DIRECTIONS FOR THIS TASK - Can you locate every line in the data below that contains the string "family" and copy each one out in full?
-- START DATA SUPPLIED --
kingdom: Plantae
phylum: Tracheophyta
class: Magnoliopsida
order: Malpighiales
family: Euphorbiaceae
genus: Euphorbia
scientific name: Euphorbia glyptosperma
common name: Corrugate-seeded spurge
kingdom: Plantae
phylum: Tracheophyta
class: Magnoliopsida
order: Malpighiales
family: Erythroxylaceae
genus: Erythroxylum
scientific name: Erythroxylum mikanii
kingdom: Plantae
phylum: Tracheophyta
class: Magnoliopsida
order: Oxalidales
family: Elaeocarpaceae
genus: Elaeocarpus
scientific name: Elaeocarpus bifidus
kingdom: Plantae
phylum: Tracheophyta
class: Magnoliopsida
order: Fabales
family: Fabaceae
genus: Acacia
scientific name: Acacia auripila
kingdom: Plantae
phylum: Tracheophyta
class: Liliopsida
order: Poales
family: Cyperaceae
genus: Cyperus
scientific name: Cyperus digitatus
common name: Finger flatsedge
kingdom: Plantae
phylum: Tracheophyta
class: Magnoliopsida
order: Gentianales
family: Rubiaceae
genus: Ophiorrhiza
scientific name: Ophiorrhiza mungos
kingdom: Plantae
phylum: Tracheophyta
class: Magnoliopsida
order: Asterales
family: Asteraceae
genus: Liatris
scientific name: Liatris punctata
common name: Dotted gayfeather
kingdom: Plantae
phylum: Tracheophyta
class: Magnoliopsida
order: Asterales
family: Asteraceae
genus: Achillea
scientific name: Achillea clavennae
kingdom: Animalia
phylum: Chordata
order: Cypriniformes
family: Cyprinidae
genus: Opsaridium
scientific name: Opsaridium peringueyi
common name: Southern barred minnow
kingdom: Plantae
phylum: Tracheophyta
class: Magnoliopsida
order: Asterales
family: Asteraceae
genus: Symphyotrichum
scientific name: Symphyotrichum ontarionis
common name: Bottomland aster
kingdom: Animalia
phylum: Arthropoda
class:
-- END DATA SUPPLIED --
THE RESPONSE -
family: Euphorbiaceae
family: Erythroxylaceae
family: Elaeocarpaceae
family: Fabaceae
family: Cyperaceae
family: Rubiaceae
family: Asteraceae
family: Asteraceae
family: Cyprinidae
family: Asteraceae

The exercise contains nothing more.